Anyway, the connection this particular story has to the rest of the issue is that after the alien who gave Fatman his powers shows up and forces him to go on a diet -- a space diet -- he also provides a warning about a renegade ex-dictator from Mars named Brain Man:


As you might expect, Brain Man has vast (and completely unddefined) mental powers, of which "why you hittin' yourself" is the merely the first. He can also create ice, make thin people fat, hypnotize people all over the world into carrying out his bidding, and create The Psycho Bomb:


Fortunately for the planet Earth, he turns into a baby whenever he gets splashed by water.
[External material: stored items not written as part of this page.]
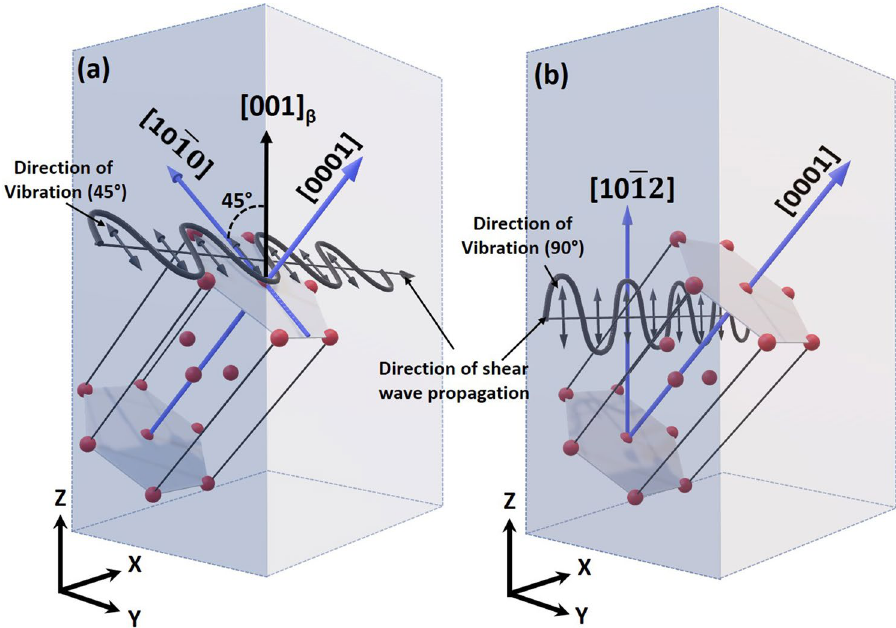
Figure 6. Schematic visualization of shear wave plane coinciding with the elastically soft direction at ( a ) 45 ◦ , ( b ) 90 ◦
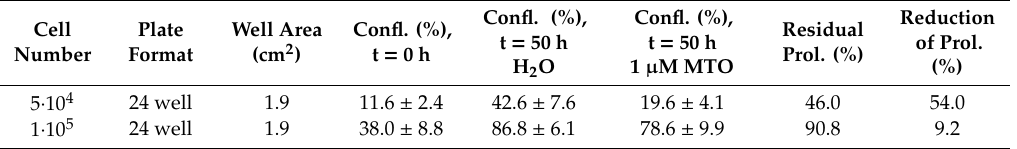
Table 2. Confluence of 1 · 10 5 cells compared with 5 · 10 4 cells seeded in 24-well plates as monolayers. Shown are the mean values of 4 wells (with 4 pictures per well) with standard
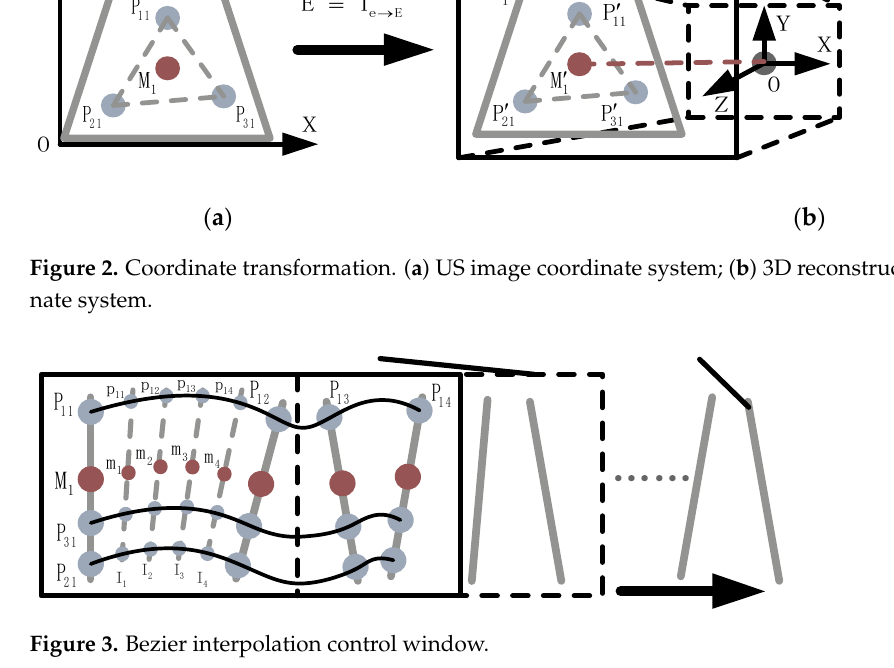
Algorithm 1: Bezier Interpolation of SPRAO STEP1: An ultrasonic probe with an acousto-optic positioning device is used to move and scan the target in one direction at a speed of 1 cm/s. In this process, the probe out- puts 12 FPS B-scans, while the acousto-optic positioning device can output 60 spatial po- sition coordinates and angle information in the reconstructed coordinate system per sec- ond. STEP2: The control window starts to move from the first image frame, four frames at a time, until all B-scans sequences are traversed. Three points of different straight lines are extracted from each frame of image, and three Bezier curves are generated. STEP3: Insert four points between two B-scans on each Bezier curve. Twelve points are inserted into three curves. Calculate the center point coordinates of the plane where the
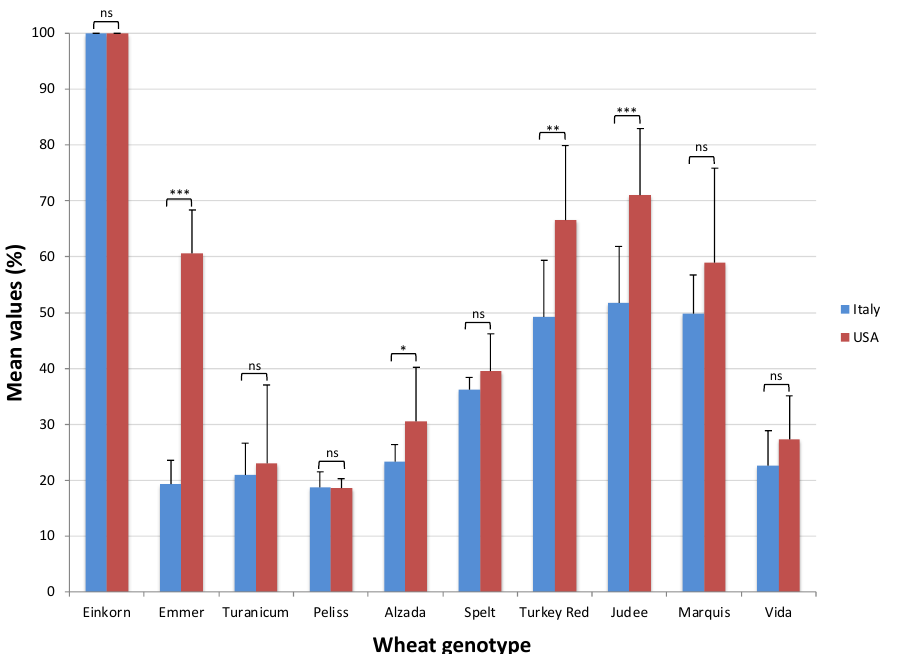
Figure 5. Differences between the mean values of trypsin inhibitory activity in the USA and in Italy for each wheat genotype. Significance level: * p < 0.05; ** p < 0.01; *** p < 0.001. ns, not significant.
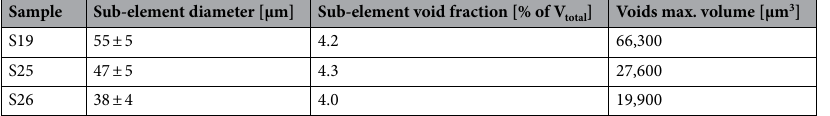
Table 2. Characteristics of the voids in the sub-elements for samples S19, S25 and S26.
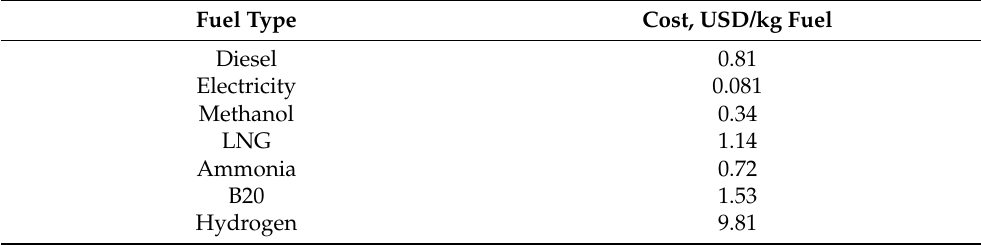
Table 2. Fuel prices in 2020 [11].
And yes: The kid who looks like Billy Batson also says "holy moley" all the time. I told you they weren't playing around with their self-references.

Before Fatman can take a baby into custody so that it could pay for its crimes (which is something that he definitely intends to do), Brain Man Baby is kidnapped by the next player in our drama, Lunita the Moon Witch, who lives on the moon, casts spells with her magic moon-guitar, with which she can also see the future:


So sweet is her magic guitar playing that it summons Grollo the Gnome from his home at the center of the Earth, giving the group a stand-in for the Human Torch...


...though apparently not one that is all that familiar with the concept of "pants."

Finally, each member of the team attempts to create a monster that can match Fatman's strength, but after they all fail individually, they cooperate to make Syntho the Patchwork Man...


...who is, all things considered, a pretty awesome version of the Thing.

This gives them the edge initially...


...but Fatman and Tinman eventually figure out how to work things to their advantage. Syntho gets taken out by teamwork (meaning that they take turns punching him rather than just trying to both punch him at once), Brain Man (who is no longer a baby for reasons that are never actually discussed) gets a battering ram made from a tree trunk upside the head, and Grollo gets offered a job and becomes Fatman's personal chef.

As for Lunita, she gets what is quite possibly the greatest and most ignominious defeat of all time:


"You see, against women, you have to use a different method! They don't understand logic... or fists... like men do!"

At this point, I'm honestly not sure if that's Binder indulging in the campy, tongue-in-cheek misogyny of the Silver Age or taking a direct swipe at Stan Lee for constantly writing Fantastic Four dialogue where Reed Richards told Sue Storm to "stop acting like a wife," but either way it's hilarious.

And in the next issue, Fatman fights a gang of spies named S.A.T.A.N.

That's the worst thing about Fatman being such a short-lived comic. Not just that it was funny, but that it was one of the last gasps of that particular sort of Golden and SIlver Age storytelling that reveled in having absolutely no limits on how downright weird things could get.